Identifying the feminine twin of economics, and understanding that economics is actually made up of two sides, is just the beginning of a process of transformation which could turn current destructive economics into a viable, sustainable economy which protects the basis of human subsistence. Enhancing the status of the care economy would be a key step in this direction. However, further steps have to be taken: the market economy must be transformed along the lines of the feminine twin’s principles and rationality; and an economic sphere needs to be created that is not only compatible with nature and the social but also protects the environment and society. Economics then must become a means which satisfies needs.

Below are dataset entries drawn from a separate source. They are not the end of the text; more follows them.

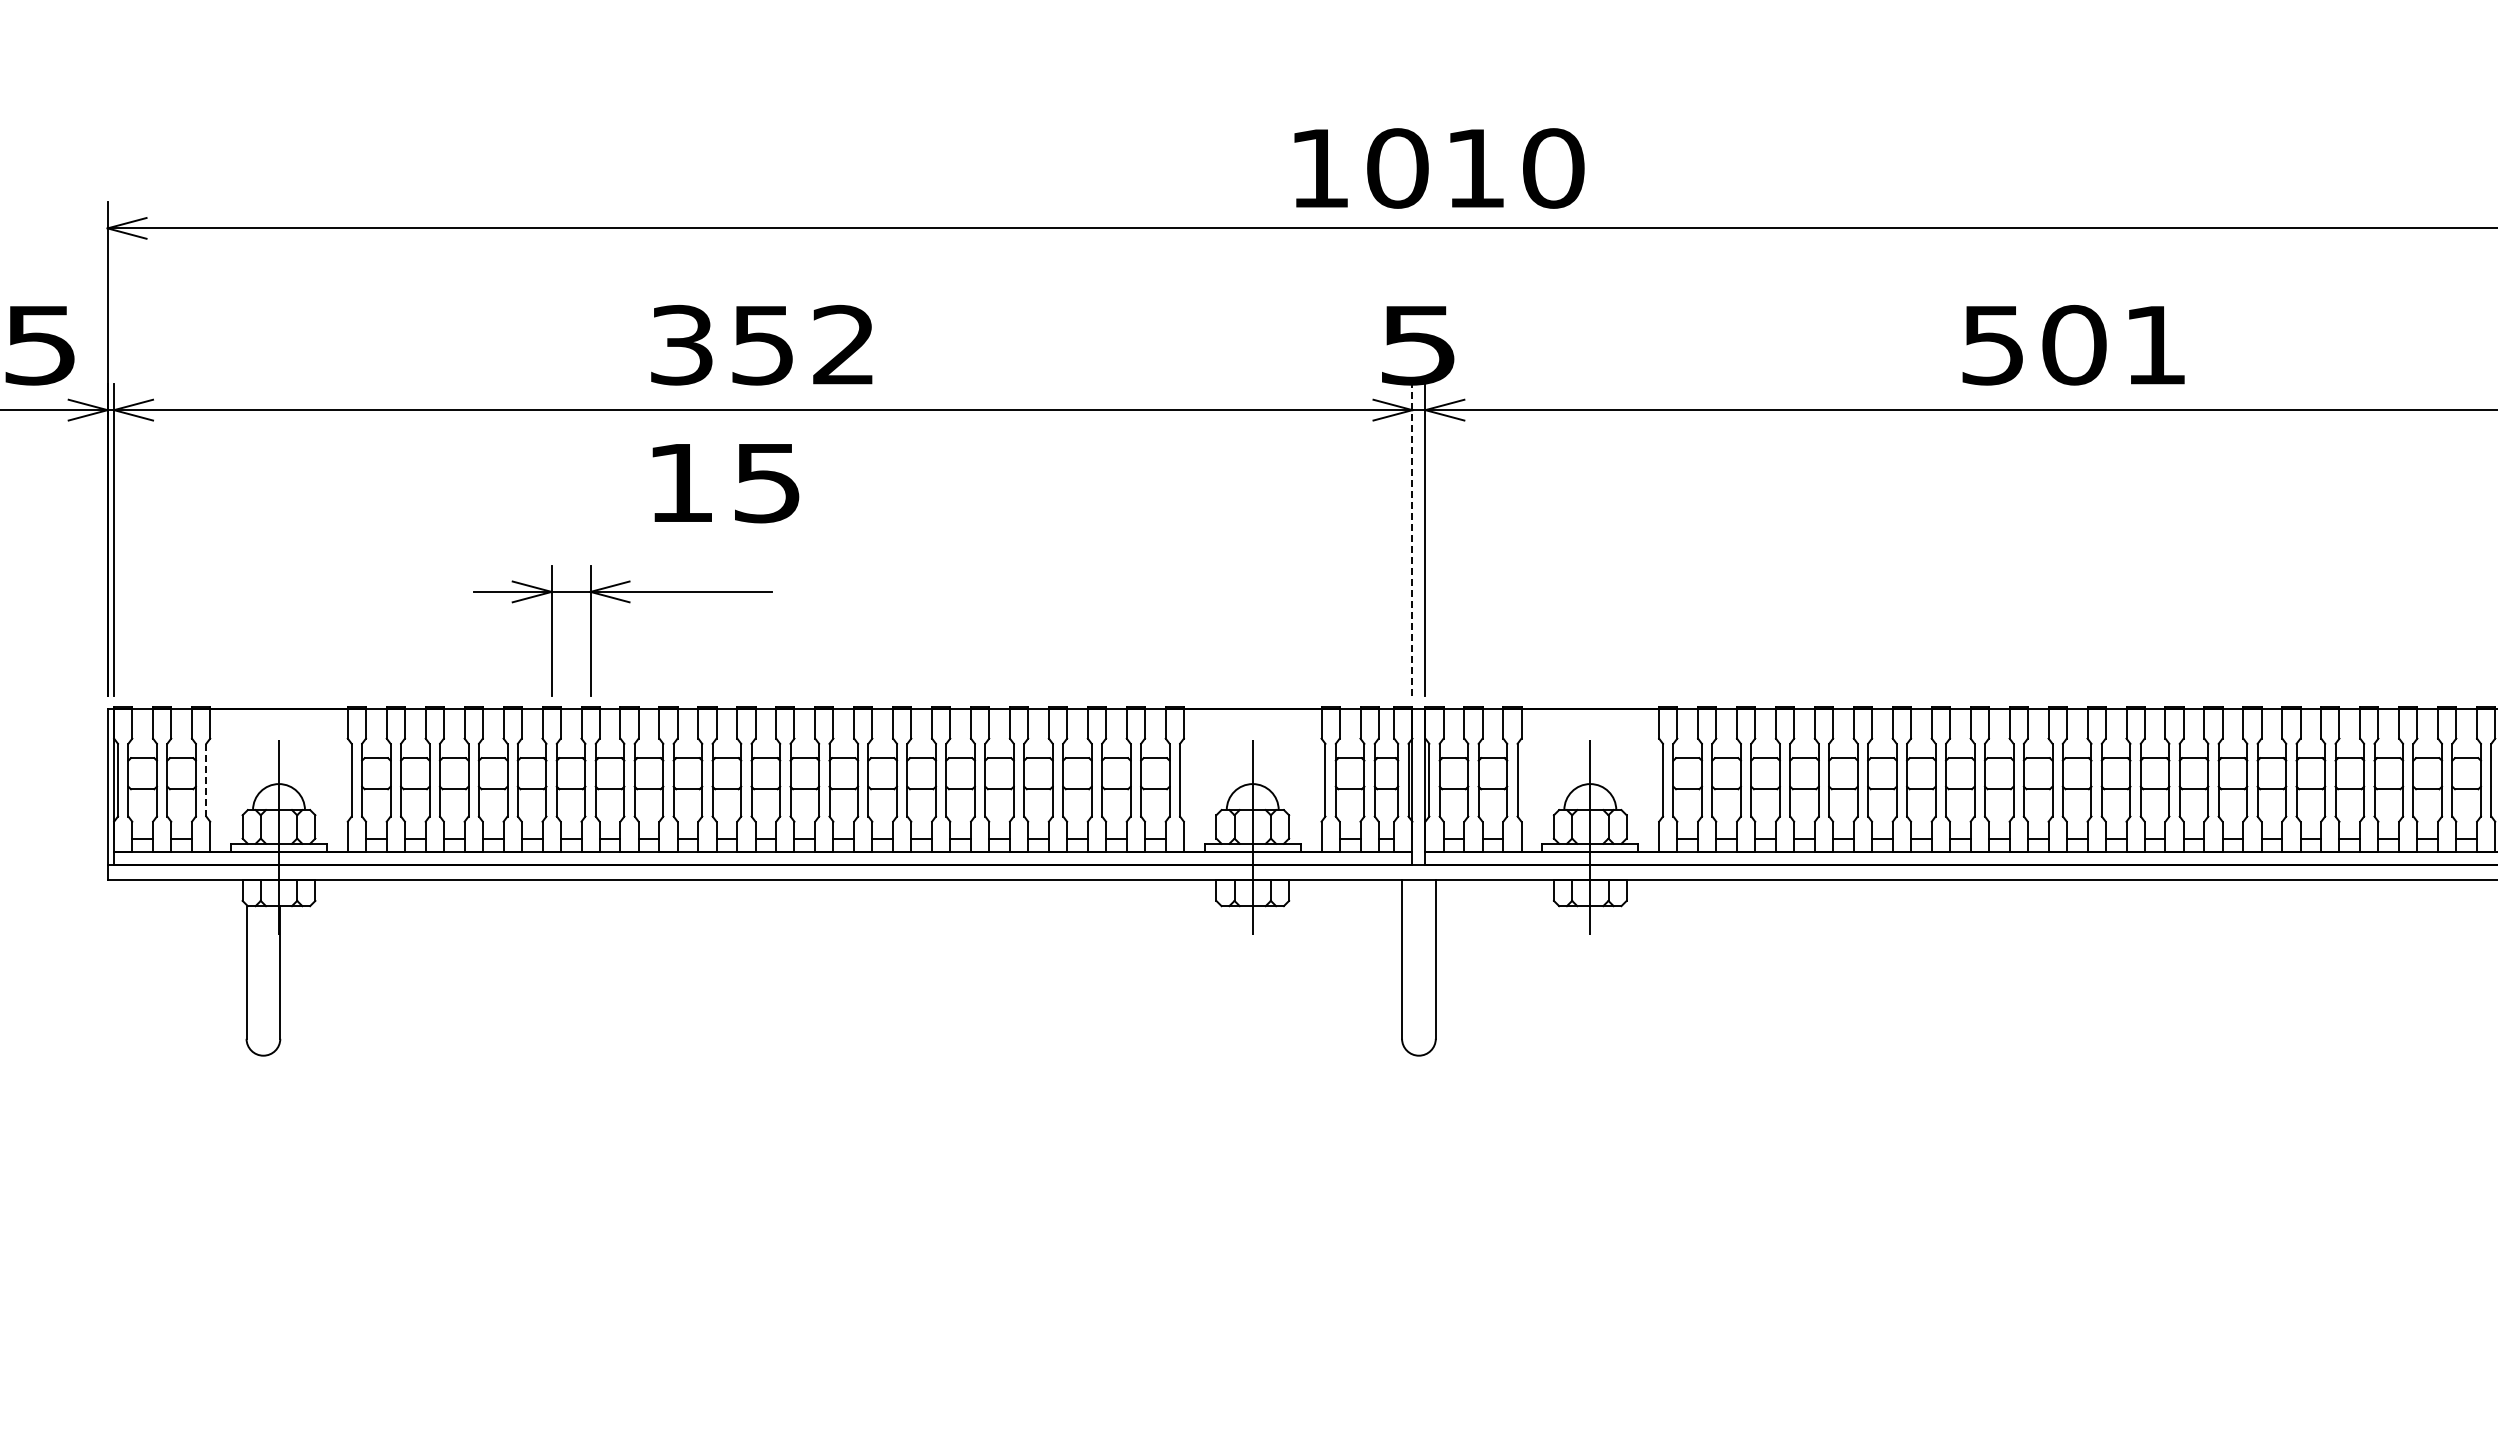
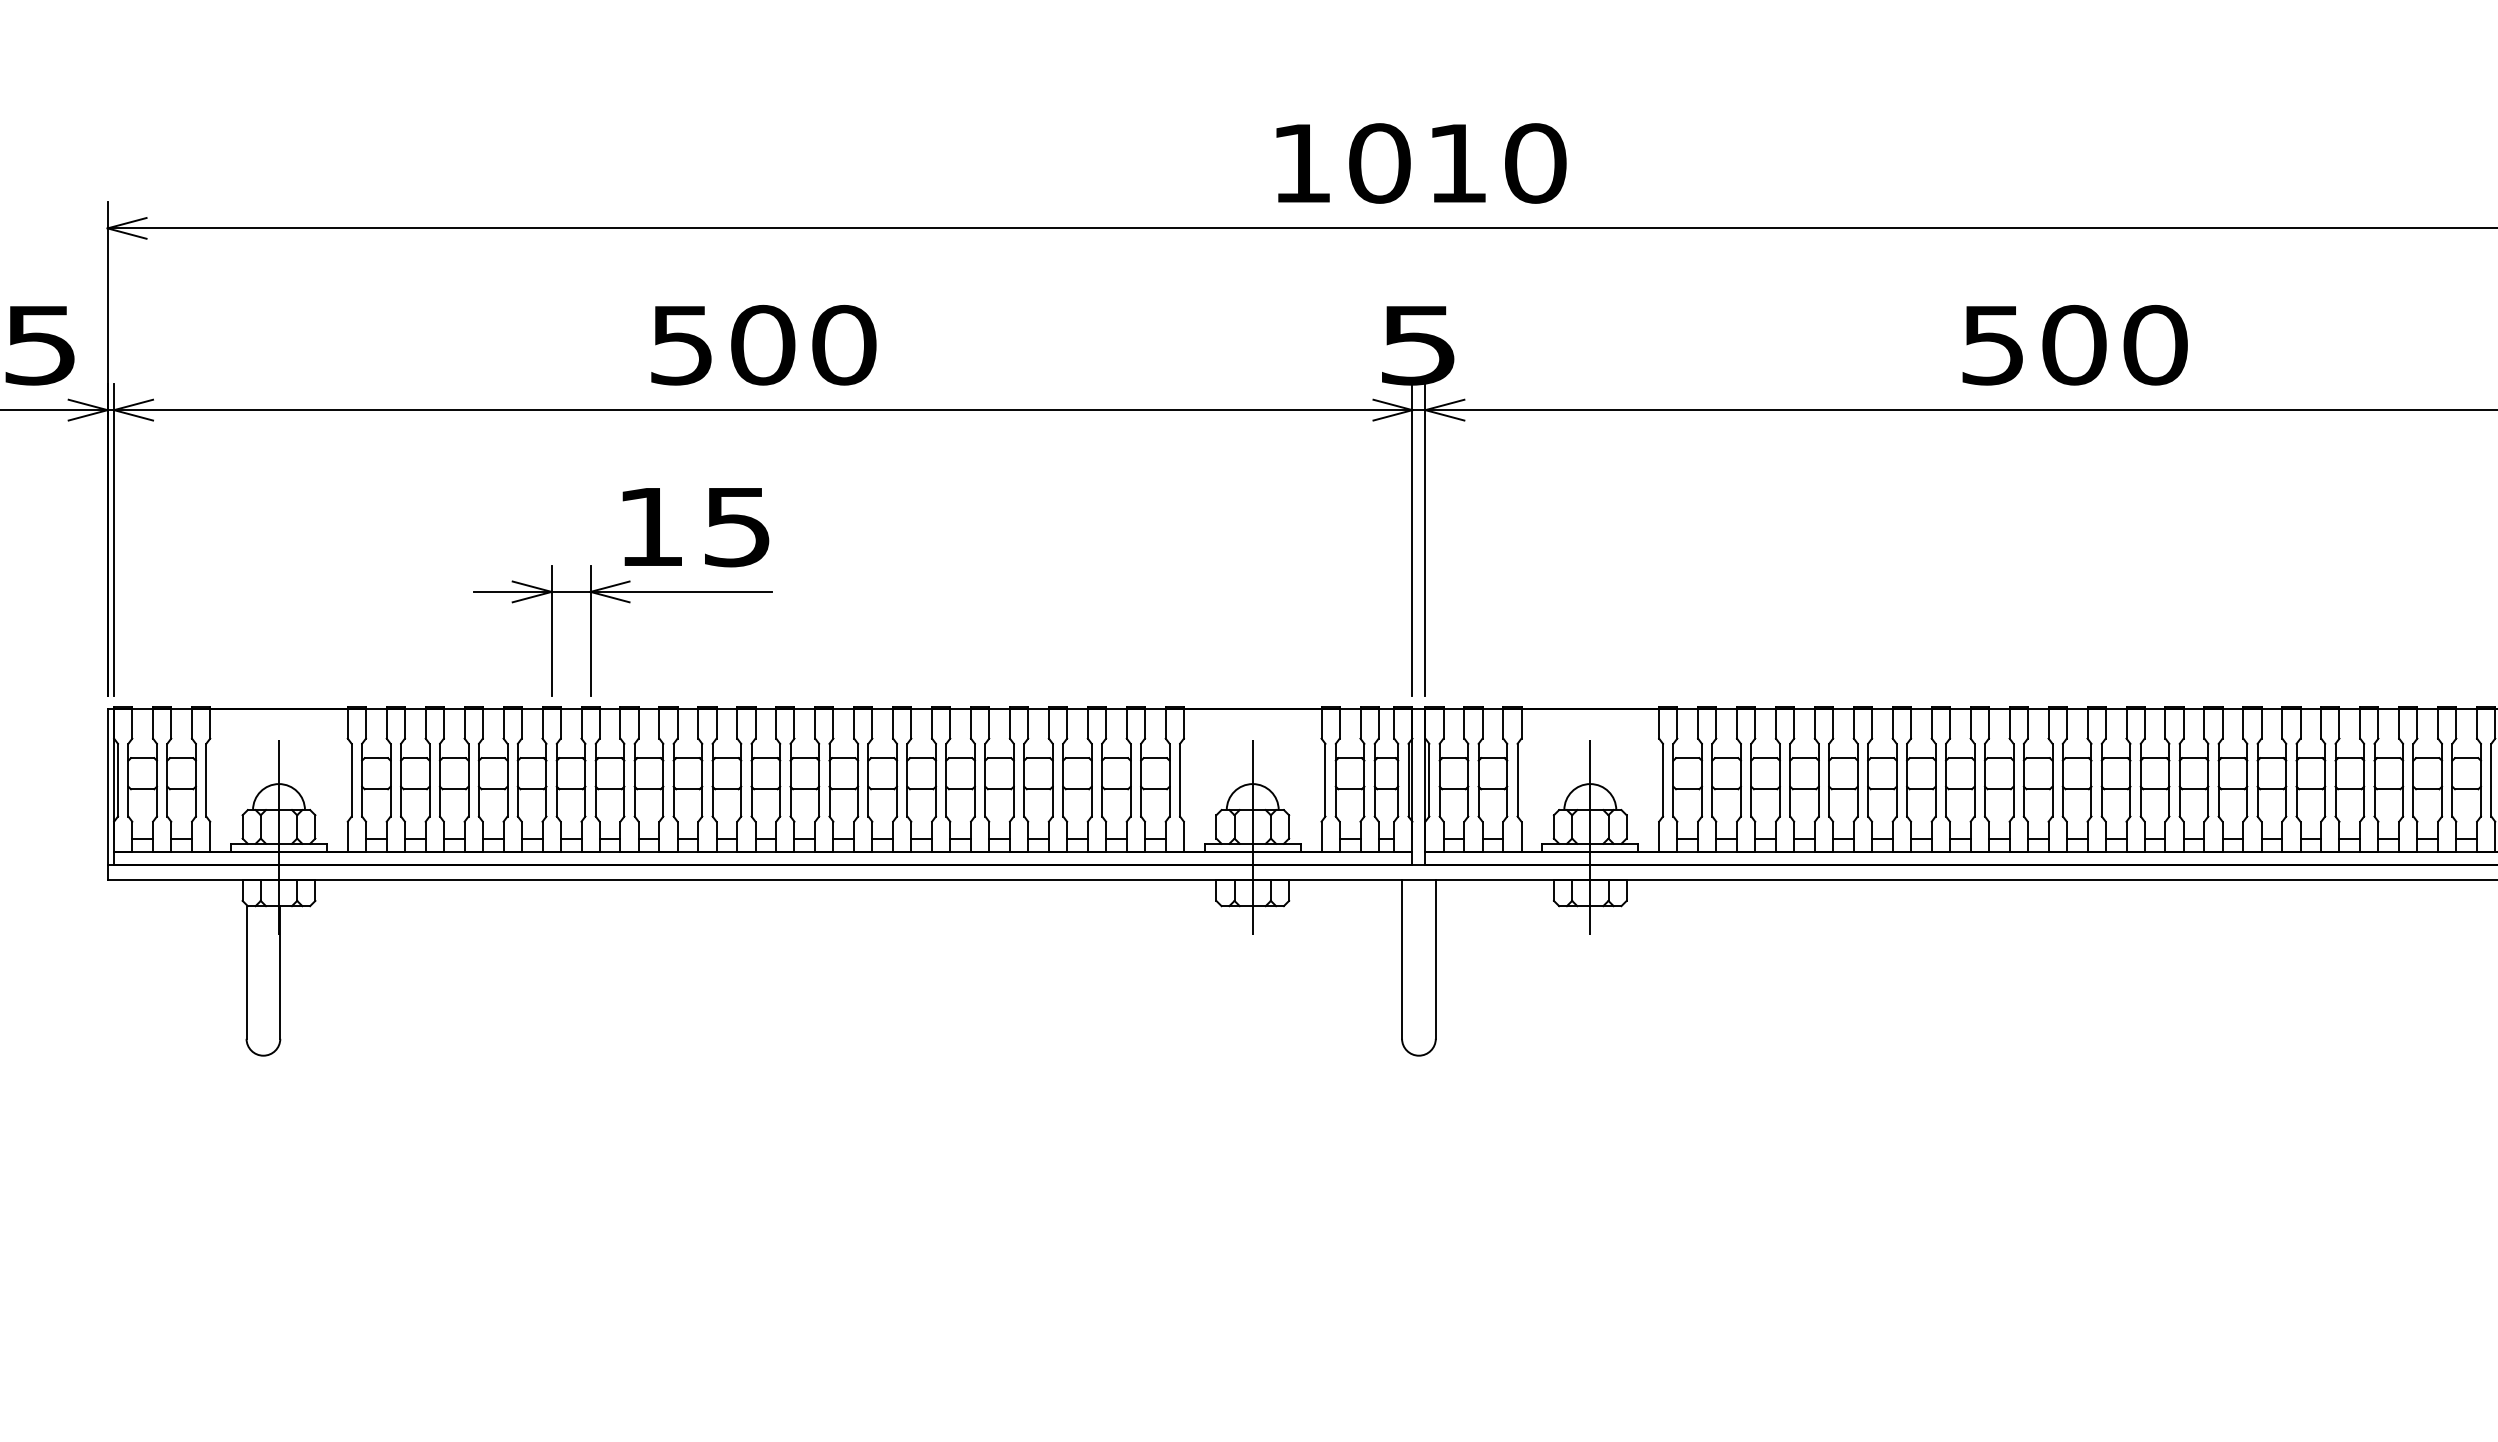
text at (1439, 168) position: (1439, 168) -> (1421, 163)
text at (763, 344): 352 -> 500
text at (2155, 344): 501 -> 500
text at (725, 483) position: (725, 483) -> (695, 527)
line at (1412, 539): dashed -> solid
line at (206, 779): dashed -> solid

Ute Gerhard describes this process of transformation as follows: ‘It is then not a question of catching up or adapting women’s performances to market requirements, but instead of introducing care into social practices. In other words, it is about civilising the masculine self.’[7] In the processes associated with economic transformation, civilising masculine economics can be done by strengthening and developing its feminine twin.
 


Footnotes:

 

[1]              When I refer to ‘feminine’ and ‘masculine’, I do so in the sense of gender. The focus of my argument is social gender, although social gender cannot be thought of as being independent of biological sex.

 

[2]              Hofmeister, Sabine. 1995: Der „blinde Fleck“ ist das Ganze. Anmerkungen zur Bedeutung der Reproduktion in der Ökonomie. In: Grenzdörffer, Klaus et al. Neue Bewertungen in der Ökonomie. Pfaffenweiler: Centaurus, pp. 51—65.
[3]              See: www.vorsorgendwirtschaften.de
[4]              Cp. Biesecker, Adelheid/ Hofmeister, Sabine. 2006: Die Neuerfindung des Ökonomischen. Ein (re)produktionstheoretischer Beitrag zur Sozial-ökologischen Forschung. Ergebnisse Sozial-ökologischer Forschung volume 2. München: oekom.
[5]              Cp. Biesecker, Adelheid et al. 2000: Vorsorgendes Wirtschaften. Auf dem Weg zu einer Ökonomie des guten Lebens. Bielefeld: Kleine, 49ff.
[6]              Cp. Jochimsen, Maren 2003: Careful Economics. Integrating caring activities and economic science. Boston, Dordrecht, London: Kluwer Academic Publishers.
[7]              Gerhard, Ute 2008: Gesellschaftliche Rahmenbedingungen für Care. In: Senghaas-Knobloch, Eva/ Kumbruck, Christel (ed.): Vom Liebesdienst zur liebevollen Pflege. Rehburg-Loccum, 13-30, 26.